You know, I started reading the other thread "Be yourself but who am I" and can really resonate with some of the comments there. I don't really know who I am and I am still trying to work out what I really want because I tend to go with what I think others want me to be or do.
RT: Spot on.about the strength and getting help. It is scary. I work in two locations and have opened up to a couple of colleagues in each place -- because I don't want to hide anymore and because I think it's important that someone knows. They have been so caring and supportive but it's been really hard to actually start that conversation, to say "I'm not OK". I am quite a joyful person and I try to be friendly so people have been surprised that I am actually depressed. I called Lifeline the other day and had a great talk with someone who really encouraged me just to be myself. I started the medication yesterday; the pharmacist was very kind and asking me if I'd taken it before and being clear that it won't make me feel better instantly. It did make me drowsy and I feel a little out of it but maybe it's extra tiredness too.
I don't like comparisons. I often find them in my work because I work with sick people, and many of them have the view that there's always someone worse than they are. I get that perspective, but I try to gently help them to see that their struggle is real and valid, and it's okay for them to feel like things are not okay and that they are going through something really hard. I find it so easy to talk to others like that, but really hard to say that to myself.

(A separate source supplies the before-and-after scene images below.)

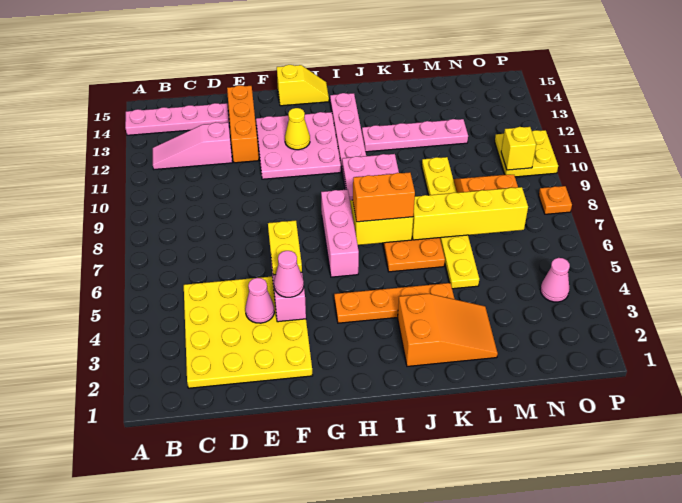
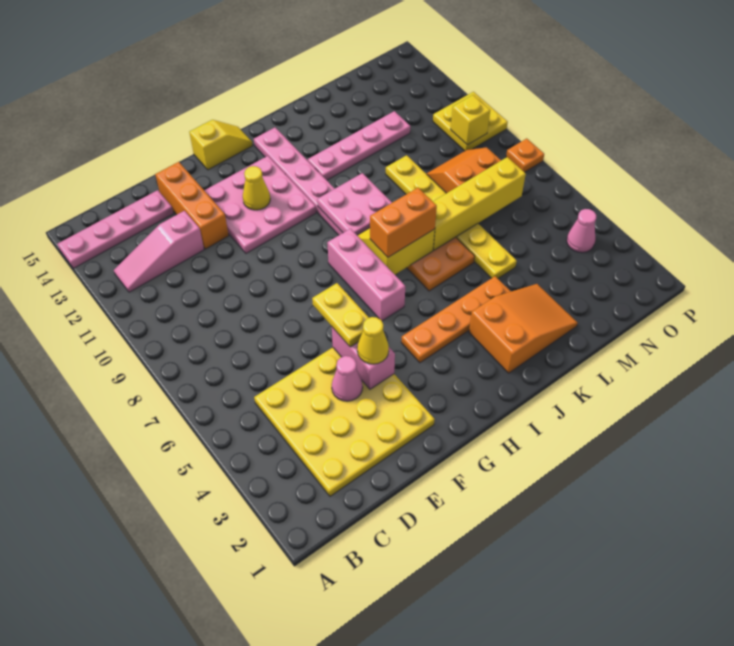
pink cone F4 level 3 -> yellow cone F4 level 3

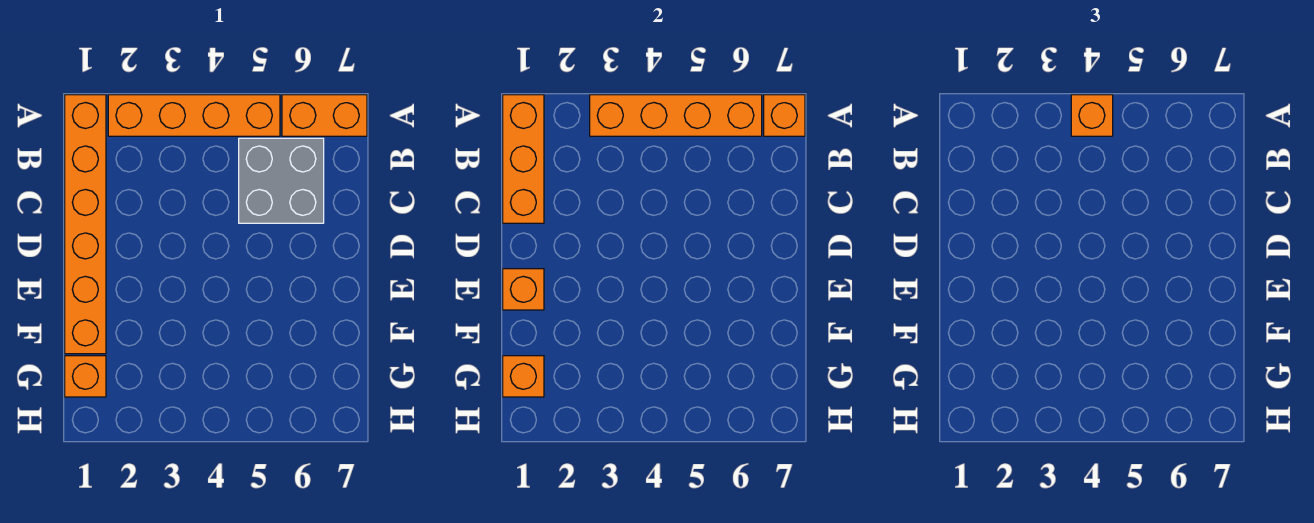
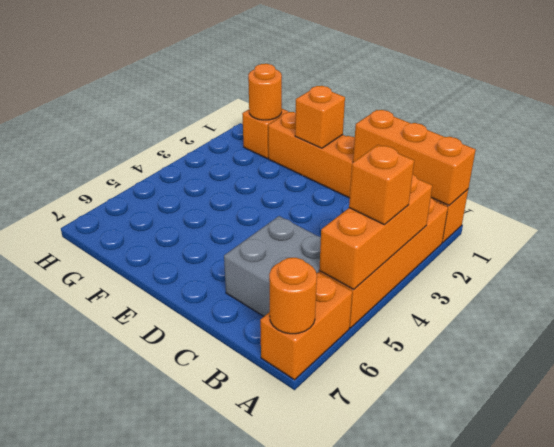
orange brick A3:A6 level 2 -> orange brick A3:A5 level 2
orange brick A7 level 2 -> orange round brick A7 level 2
orange brick G1 level 2 -> orange round brick G1 level 2

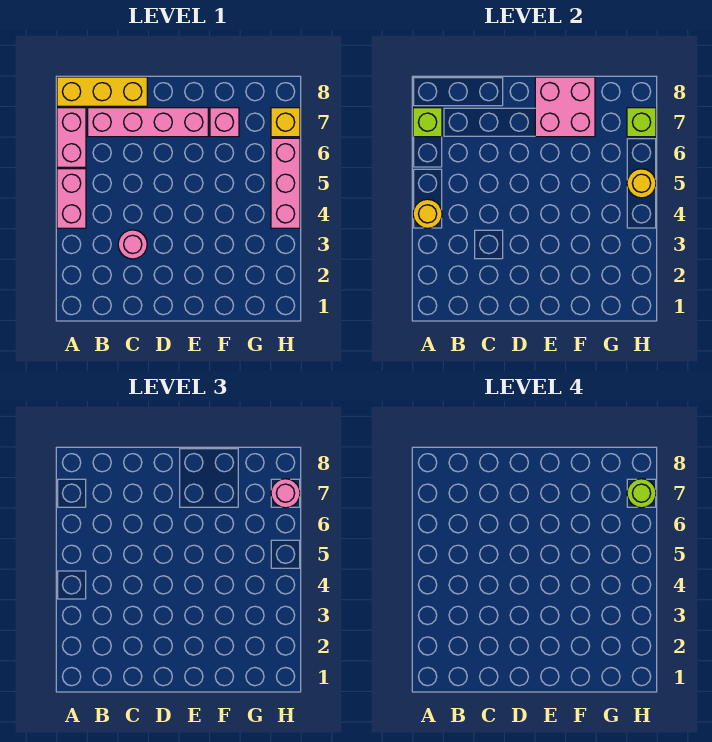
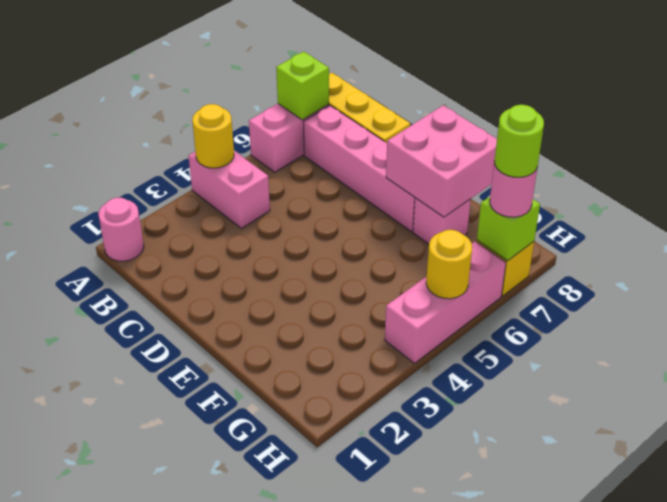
pink brick A4:A5 level 1 -> pink brick A4:B4 level 1
pink round brick C3 level 1 -> pink round brick A1 level 1

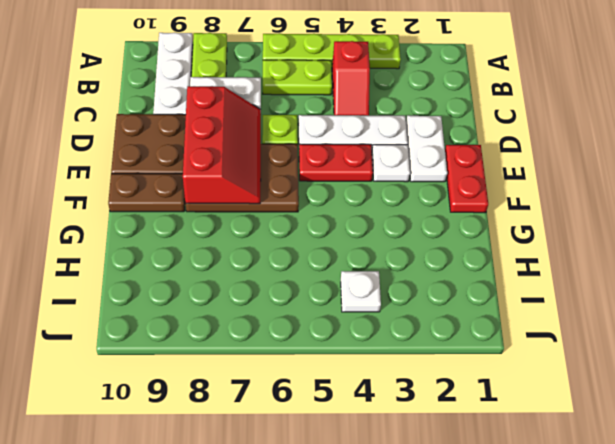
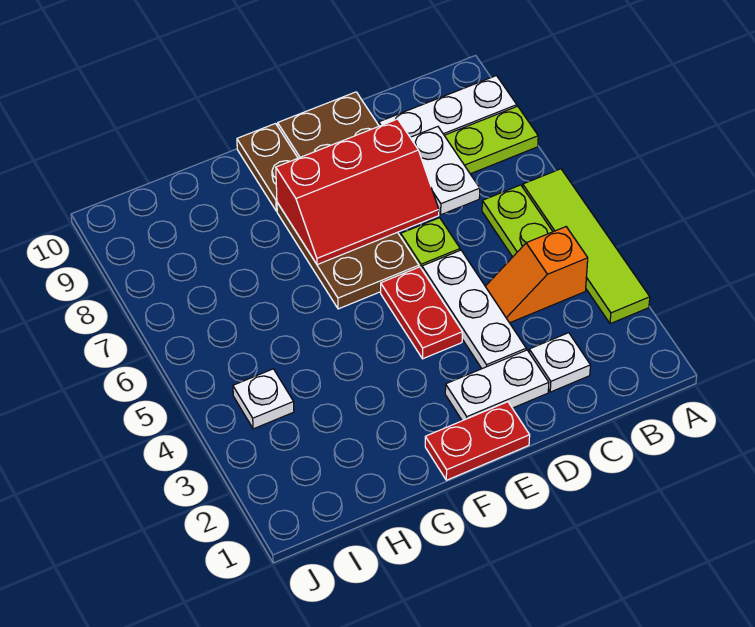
lime plate A3:A6 level 1 -> lime tile A3:A6 level 1
red slope B4:C4 level 1 top B -> orange slope B4:C4 level 1 top B
white plate E3 level 1 -> white plate C2 level 1

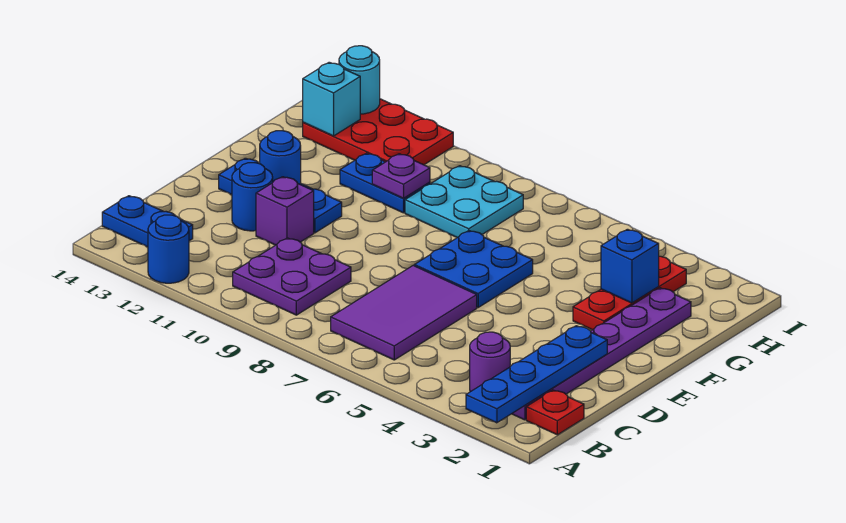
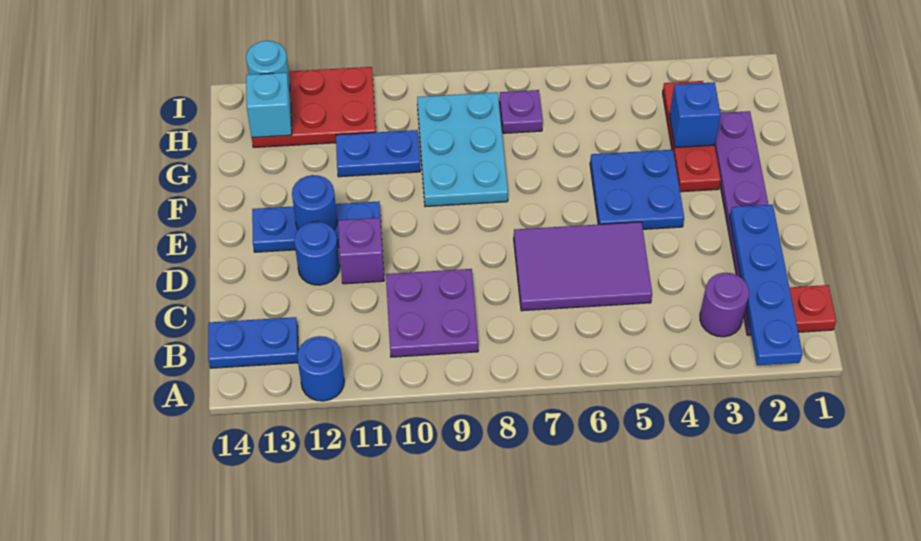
purple tile B6:D7 level 1 -> purple tile C5:D7 level 1
blue plate E6:F7 level 1 -> blue plate E4:F5 level 1
cyan plate G8:H9 level 1 -> cyan plate F8:H9 level 1
purple plate G10 level 2 -> purple plate H7 level 1

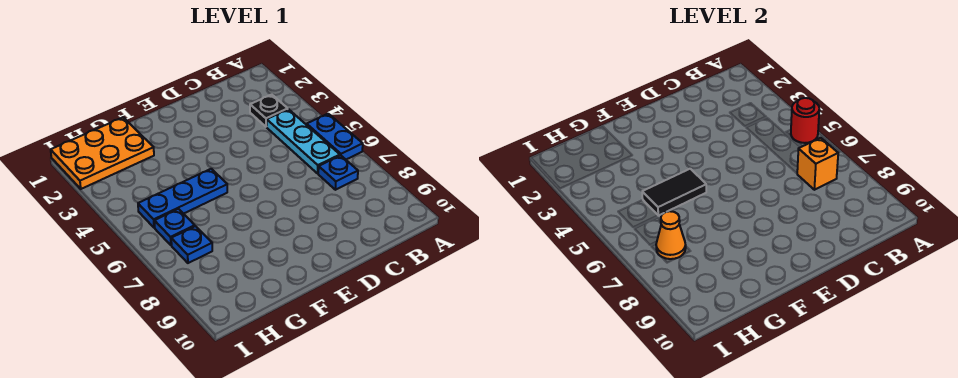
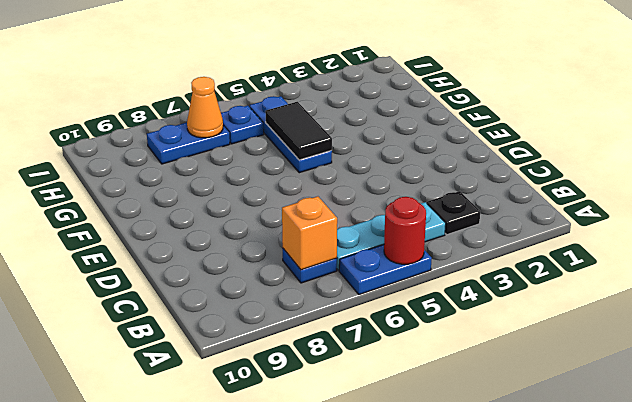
orange plate G1:I2 level 1 -> none
blue plate H7 level 1 -> blue plate H7:H8 level 1

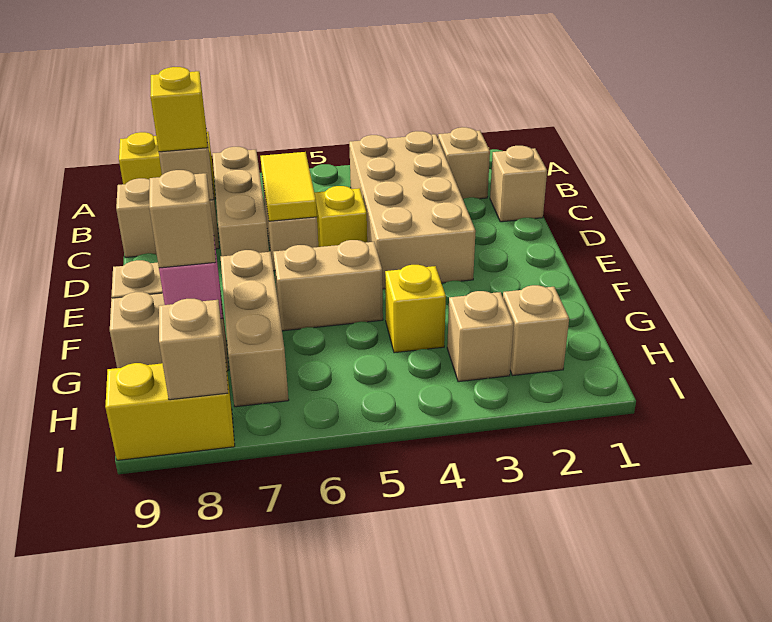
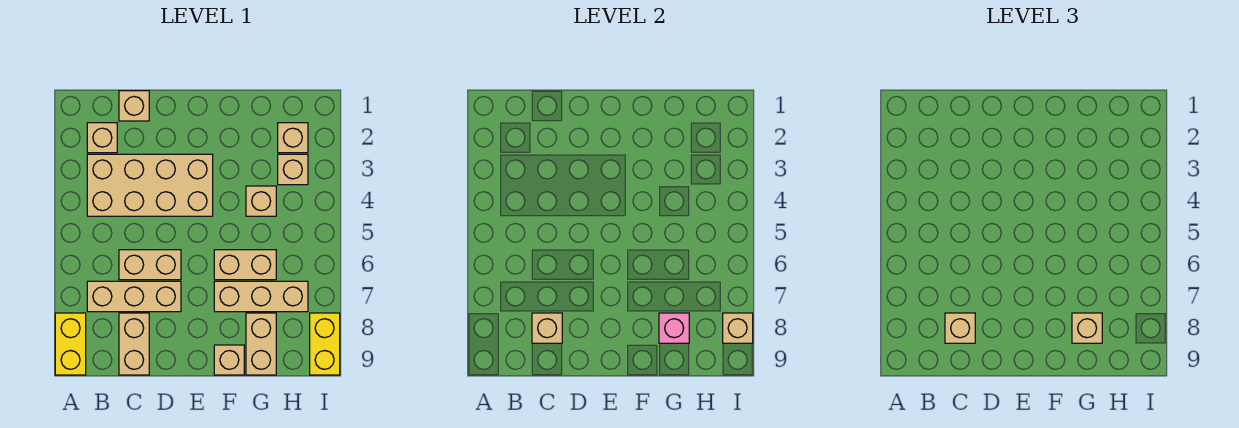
yellow tile C6:D6 level 2 -> none
yellow brick C8 level 3 -> tan brick C8 level 3
yellow brick D5 level 1 -> none
tan brick F5:F6 level 1 -> tan brick F6:G6 level 1
yellow brick G4 level 1 -> tan brick G4 level 1

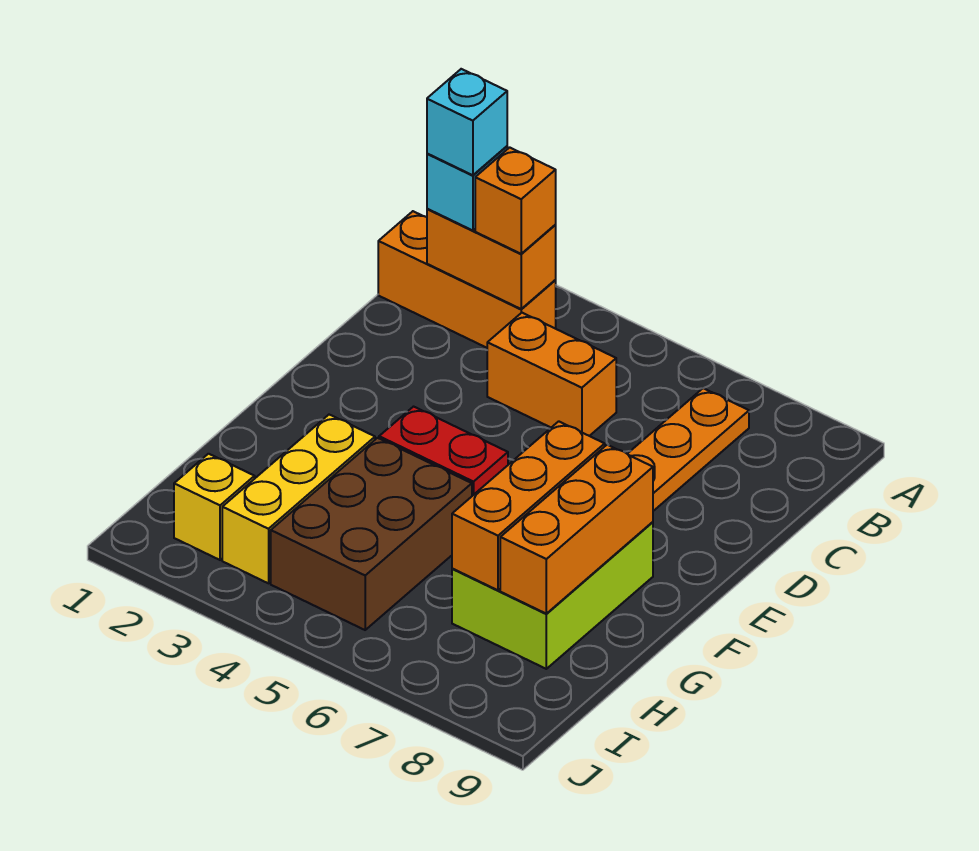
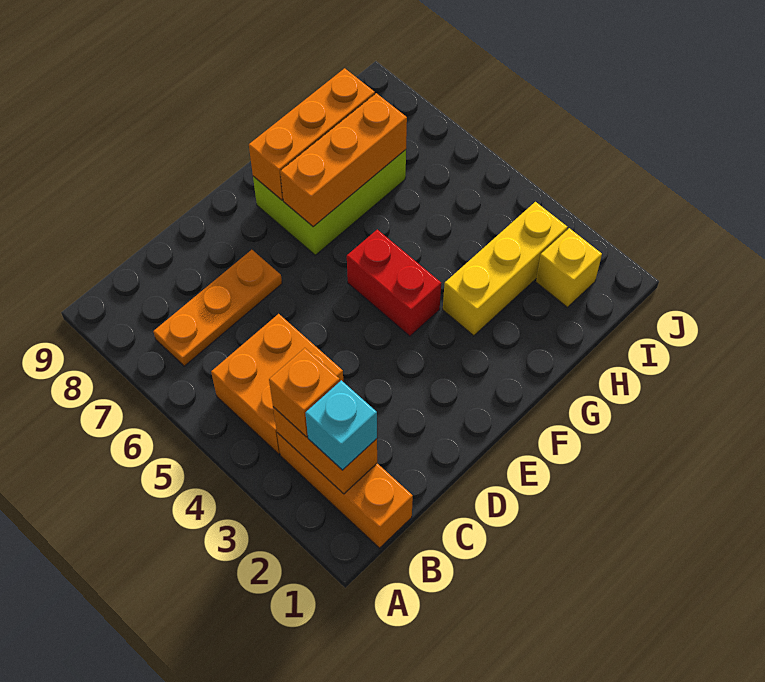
cyan brick B2 level 4 -> none
orange brick C4:C5 level 1 -> orange brick B4:C5 level 1
brown brick G4:I5 level 1 -> none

If I could stop downplaying, or talk to someone freely... that would be a great feeling. I get scared to open up, because I don't trust people, so I quickly brush it over with "I'm okay", or I'll say "I'm not okay, but everything will be fine". Even with taking these meds, I worry that is inconveniencing or causing problems for people. Yes, I am there for my friends and love to help them. There are people who really want to help me, and they are helping me, but I just feel so guilty every time I am helped.